• _Task requirements_: Transcribe each of the records below exactly, excluding all pictures.
--- Extracted information ---
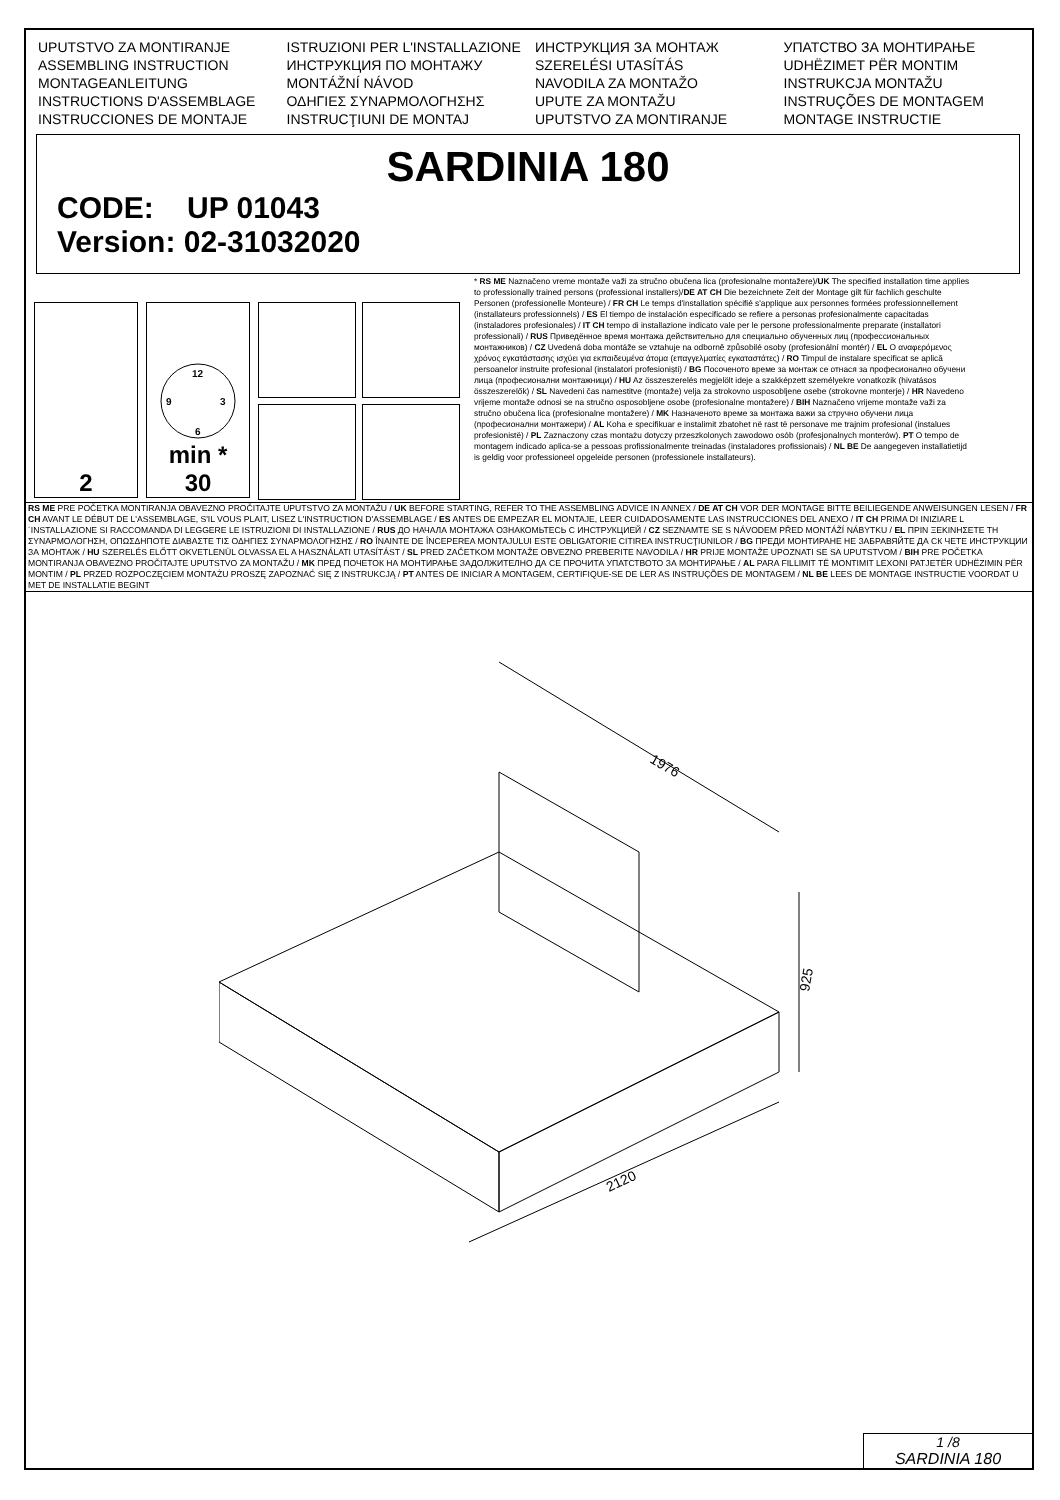UPUTSTVO ZA MONTIRANJE
ASSEMBLING INSTRUCTION
MONTAGEANLEITUNG
INSTRUCTIONS D'ASSEMBLAGE
INSTRUCCIONES DE MONTAJE
ISTRUZIONI PER L'INSTALLAZIONE
ИНСТРУКЦИЯ ПО МОНТАЖУ
MONTÁŽNÍ NÁVOD
ΟΔΗΓΙΕΣ ΣΥΝΑΡΜΟΛΟΓΗΣΗΣ
INSTRUCŢIUNI DE MONTAJ
ИНСТРУКЦИЯ ЗА МОНТАЖ
SZERELÉSI UTASÍTÁS
NAVODILA ZA MONTAŽO
UPUTE ZA MONTAŽU
UPUTSTVO ZA MONTIRANJE
УПАТСТВО ЗА МОНТИРАЊЕ
UDHËZIMET PËR MONTIM
INSTRUKCJA MONTAŽU
INSTRUÇÕES DE MONTAGEM
MONTAGE INSTRUCTIE
SARDINIA 180
CODE: UP 01043
Version: 02-31032020
2
12
9
3
6
min *
30
* RS ME Naznačeno vreme montaže važi za stručno obučena lica (profesionalne montažere)/UK The specified installation time applies to professionally trained persons (professional installers)/DE AT CH Die bezeichnete Zeit der Montage gilt für fachlich geschulte Personen (professionelle Monteure) / FR CH Le temps d'installation spécifié s'applique aux personnes formées professionnellement (installateurs professionnels) / ES El tiempo de instalación especificado se refiere a personas profesionalmente capacitadas (instaladores profesionales) / IT CH tempo di installazione indicato vale per le persone professionalmente preparate (installatori professionali) / RUS Приведённое время монтажа действительно для специально обученных лиц (профессиональных монтажников) / CZ Uvedená doba montáže se vztahuje na odborně způsobilé osoby (profesionální montér) / EL Ο αναφερόμενος χρόνος εγκατάστασης ισχύει για εκπαιδευμένα άτομα (επαγγελματίες εγκαταστάτες) / RO Timpul de instalare specificat se aplică persoanelor instruite profesional (instalatori profesioniști) / BG Посоченото време за монтаж се отнася за професионално обучени лица (професионални монтажници) / HU Az összeszerelés megjelölt ideje a szakképzett személyekre vonatkozik (hivatásos összeszerelők) / SL Navedeni čas namestitve (montaže) velja za strokovno usposobljene osebe (strokovne monterje) / HR Navedeno vrijeme montaže odnosi se na stručno osposobljene osobe (profesionalne montažere) / BIH Naznačeno vrijeme montaže važi za stručno obučena lica (profesionalne montažere) / MK Назначеното време за монтажа важи за стручно обучени лица (професионални монтажери) / AL Koha e specifikuar e instalimit zbatohet në rast të personave me trajnim profesional (instalues profesionistë) / PL Zaznaczony czas montażu dotyczy przeszkolonych zawodowo osób (profesjonalnych monterów). PT O tempo de montagem indicado aplica-se a pessoas profissionalmente treinadas (instaladores profissionais) / NL BE De aangegeven installatietijd is geldig voor professioneel opgeleide personen (professionele installateurs).
RS ME PRE POČETKA MONTIRANJA OBAVEZNO PROČITAJTE UPUTSTVO ZA MONTAŽU / UK BEFORE STARTING, REFER TO THE ASSEMBLING ADVICE IN ANNEX / DE AT CH VOR DER MONTAGE BITTE BEILIEGENDE ANWEISUNGEN LESEN / FR CH AVANT LE DÉBUT DE L'ASSEMBLAGE, S'IL VOUS PLAIT, LISEZ L'INSTRUCTION D'ASSEMBLAGE / ES ANTES DE EMPEZAR EL MONTAJE, LEER CUIDADOSAMENTE LAS INSTRUCCIONES DEL ANEXO / IT CH PRIMA DI INIZIARE L´INSTALLAZIONE SI RACCOMANDA DI LEGGERE LE ISTRUZIONI DI INSTALLAZIONE / RUS ДО НАЧАЛА МОНТАЖА ОЗНАКОМЬТЕСЬ С ИНСТРУКЦИЕЙ / CZ SEZNAMTE SE S NÁVODEM PŘED MONTÁŽÍ NÁBYTKU / EL ΠΡΙΝ ΞΕΚΙΝΗΣΕΤΕ ΤΗ ΣΥΝΑΡΜΟΛΟΓΗΣΗ, ΟΠΩΣΔΗΠΟΤΕ ΔΙΑΒΑΣΤΕ ΤΙΣ ΟΔΗΓΙΕΣ ΣΥΝΑΡΜΟΛΟΓΗΣΗΣ / RO ÎNAINTE DE ÎNCEPEREA MONTAJULUI ESTE OBLIGATORIE CITIREA INSTRUCŢIUNILOR / BG ПРЕДИ МОНТИРАНЕ НЕ ЗАБРАВЯЙТЕ ДА СК ЧЕТЕ ИНСТРУКЦИИ ЗА МОНТАЖ / HU SZERELÉS ELŐTT OKVETLENÜL OLVASSA EL A HASZNÁLATI UTASÍTÁST / SL PRED ZAČETKOM MONTAŽE OBVEZNO PREBERITE NAVODILA / HR PRIJE MONTAŽE UPOZNATI SE SA UPUTSTVOM / BIH PRE POČETKA MONTIRANJA OBAVEZNO PROČITAJTE UPUTSTVO ZA MONTAŽU / MK ПРЕД ПОЧЕТОК НА МОНТИРАЊЕ ЗАДОЛЖИТЕЛНО ДА СЕ ПРОЧИТА УПАТСТВОТО ЗА МОНТИРАЊЕ / AL PARA FILLIMIT TË MONTIMIT LEXONI PATJETËR UDHËZIMIN PËR MONTIM / PL PRZED ROZPOCZĘCIEM MONTAŻU PROSZĘ ZAPOZNAĆ SIĘ Z INSTRUKCJĄ / PT ANTES DE INICIAR A MONTAGEM, CERTIFIQUE-SE DE LER AS INSTRUÇÕES DE MONTAGEM / NL BE LEES DE MONTAGE INSTRUCTIE VOORDAT U MET DE INSTALLATIE BEGINT
1976
925
2120
1 /8
SARDINIA 180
---
• _Output below_:
UPUTSTVO ZA MONTIRANJE
ASSEMBLING INSTRUCTION
MONTAGEANLEITUNG
INSTRUCTIONS D'ASSEMBLAGE
INSTRUCCIONES DE MONTAJE
ISTRUZIONI PER L'INSTALLAZIONE
ИНСТРУКЦИЯ ПО МОНТАЖУ
MONTÁŽNÍ NÁVOD
ΟΔΗΓΙΕΣ ΣΥΝΑΡΜΟΛΟΓΗΣΗΣ
INSTRUCŢIUNI DE MONTAJ
ИНСТРУКЦИЯ ЗА МОНТАЖ
SZERELÉSI UTASÍTÁS
NAVODILA ZA MONTAŽO
UPUTE ZA MONTAŽU
UPUTSTVO ZA MONTIRANJE
УПАТСТВО ЗА МОНТИРАЊЕ
UDHËZIMET PËR MONTIM
INSTRUKCJA MONTAŽU
INSTRUÇÕES DE MONTAGEM
MONTAGE INSTRUCTIE
SARDINIA 180
CODE: UP 01043
Version: 02-31032020
2
12
9
3
6
min *
30
* RS ME Naznačeno vreme montaže važi za stručno obučena lica (profesionalne montažere)/UK The specified installation time applies to professionally trained persons (professional installers)/DE AT CH Die bezeichnete Zeit der Montage gilt für fachlich geschulte Personen (professionelle Monteure) / FR CH Le temps d'installation spécifié s'applique aux personnes formées professionnellement (installateurs professionnels) / ES El tiempo de instalación especificado se refiere a personas profesionalmente capacitadas (instaladores profesionales) / IT CH tempo di installazione indicato vale per le persone professionalmente preparate (installatori professionali) / RUS Приведённое время монтажа действительно для специально обученных лиц (профессиональных монтажников) / CZ Uvedená doba montáže se vztahuje na odborně způsobilé osoby (profesionální montér) / EL Ο αναφερόμενος χρόνος εγκατάστασης ισχύει για εκπαιδευμένα άτομα (επαγγελματίες εγκαταστάτες) / RO Timpul de instalare specificat se aplică persoanelor instruite profesional (instalatori profesioniști) / BG Посоченото време за монтаж се отнася за професионално обучени лица (професионални монтажници) / HU Az összeszerelés megjelölt ideje a szakképzett személyekre vonatkozik (hivatásos összeszerelők) / SL Navedeni čas namestitve (montaže) velja za strokovno usposobljene osebe (strokovne monterje) / HR Navedeno vrijeme montaže odnosi se na stručno osposobljene osobe (profesionalne montažere) / BIH Naznačeno vrijeme montaže važi za stručno obučena lica (profesionalne montažere) / MK Назначеното време за монтажа важи за стручно обучени лица (професионални монтажери) / AL Koha e specifikuar e instalimit zbatohet në rast të personave me trajnim profesional (instalues profesionistë) / PL Zaznaczony czas montażu dotyczy przeszkolonych zawodowo osób (profesjonalnych monterów). PT O tempo de montagem indicado aplica-se a pessoas profissionalmente treinadas (instaladores profissionais) / NL BE De aangegeven installatietijd is geldig voor professioneel opgeleide personen (professionele installateurs).
RS ME PRE POČETKA MONTIRANJA OBAVEZNO PROČITAJTE UPUTSTVO ZA MONTAŽU / UK BEFORE STARTING, REFER TO THE ASSEMBLING ADVICE IN ANNEX / DE AT CH VOR DER MONTAGE BITTE BEILIEGENDE ANWEISUNGEN LESEN / FR CH AVANT LE DÉBUT DE L'ASSEMBLAGE, S'IL VOUS PLAIT, LISEZ L'INSTRUCTION D'ASSEMBLAGE / ES ANTES DE EMPEZAR EL MONTAJE, LEER CUIDADOSAMENTE LAS INSTRUCCIONES DEL ANEXO / IT CH PRIMA DI INIZIARE L´INSTALLAZIONE SI RACCOMANDA DI LEGGERE LE ISTRUZIONI DI INSTALLAZIONE / RUS ДО НАЧАЛА МОНТАЖА ОЗНАКОМЬТЕСЬ С ИНСТРУКЦИЕЙ / CZ SEZNAMTE SE S NÁVODEM PŘED MONTÁŽÍ NÁBYTKU / EL ΠΡΙΝ ΞΕΚΙΝΗΣΕΤΕ ΤΗ ΣΥΝΑΡΜΟΛΟΓΗΣΗ, ΟΠΩΣΔΗΠΟΤΕ ΔΙΑΒΑΣΤΕ ΤΙΣ ΟΔΗΓΙΕΣ ΣΥΝΑΡΜΟΛΟΓΗΣΗΣ / RO ÎNAINTE DE ÎNCEPEREA MONTAJULUI ESTE OBLIGATORIE CITIREA INSTRUCŢIUNILOR / BG ПРЕДИ МОНТИРАНЕ НЕ ЗАБРАВЯЙТЕ ДА СК ЧЕТЕ ИНСТРУКЦИИ ЗА МОНТАЖ / HU SZERELÉS ELŐTT OKVETLENÜL OLVASSA EL A HASZNÁLATI UTASÍTÁST / SL PRED ZAČETKOM MONTAŽE OBVEZNO PREBERITE NAVODILA / HR PRIJE MONTAŽE UPOZNATI SE SA UPUTSTVOM / BIH PRE POČETKA MONTIRANJA OBAVEZNO PROČITAJTE UPUTSTVO ZA MONTAŽU / MK ПРЕД ПОЧЕТОК НА МОНТИРАЊЕ ЗАДОЛЖИТЕЛНО ДА СЕ ПРОЧИТА УПАТСТВОТО ЗА МОНТИРАЊЕ / AL PARA FILLIMIT TË MONTIMIT LEXONI PATJETËR UDHËZIMIN PËR MONTIM / PL PRZED ROZPOCZĘCIEM MONTAŻU PROSZĘ ZAPOZNAĆ SIĘ Z INSTRUKCJĄ / PT ANTES DE INICIAR A MONTAGEM, CERTIFIQUE-SE DE LER AS INSTRUÇÕES DE MONTAGEM / NL BE LEES DE MONTAGE INSTRUCTIE VOORDAT U MET DE INSTALLATIE BEGINT
1976
925
2120
1 /8
SARDINIA 180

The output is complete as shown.